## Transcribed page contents
------

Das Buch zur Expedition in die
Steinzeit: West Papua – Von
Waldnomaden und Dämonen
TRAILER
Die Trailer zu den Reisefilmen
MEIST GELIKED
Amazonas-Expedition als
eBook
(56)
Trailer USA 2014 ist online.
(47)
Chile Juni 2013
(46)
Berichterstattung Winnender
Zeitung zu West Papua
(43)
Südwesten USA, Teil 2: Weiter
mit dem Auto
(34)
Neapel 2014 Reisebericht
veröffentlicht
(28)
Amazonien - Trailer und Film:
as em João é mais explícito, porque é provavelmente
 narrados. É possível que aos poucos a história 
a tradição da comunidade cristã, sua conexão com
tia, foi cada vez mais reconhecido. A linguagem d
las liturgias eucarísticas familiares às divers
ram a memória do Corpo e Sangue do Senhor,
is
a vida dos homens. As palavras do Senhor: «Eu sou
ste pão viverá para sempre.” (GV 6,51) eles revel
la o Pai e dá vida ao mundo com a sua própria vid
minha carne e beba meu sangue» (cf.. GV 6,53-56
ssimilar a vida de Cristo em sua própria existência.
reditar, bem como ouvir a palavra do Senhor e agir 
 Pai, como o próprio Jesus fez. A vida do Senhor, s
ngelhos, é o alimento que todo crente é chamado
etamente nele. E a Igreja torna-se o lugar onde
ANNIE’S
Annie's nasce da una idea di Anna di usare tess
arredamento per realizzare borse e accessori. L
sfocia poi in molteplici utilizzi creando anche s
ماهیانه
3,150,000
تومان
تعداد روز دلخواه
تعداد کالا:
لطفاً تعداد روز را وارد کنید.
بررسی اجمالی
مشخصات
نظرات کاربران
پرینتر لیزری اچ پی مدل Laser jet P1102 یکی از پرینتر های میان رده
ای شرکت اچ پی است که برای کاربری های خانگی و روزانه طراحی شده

------

## About this exercise
Retype only this portion of the data above: the line containing "tia, foi cada", the line containing "ste pão viverá", and all lines between them, exactly.

## Output for this exercise
tia, foi cada vez mais reconhecido. A linguagem d
las liturgias eucarísticas familiares às divers
ram a memória do Corpo e Sangue do Senhor,
is
a vida dos homens. As palavras do Senhor: «Eu sou
ste pão viverá para sempre.” (GV 6,51) eles revel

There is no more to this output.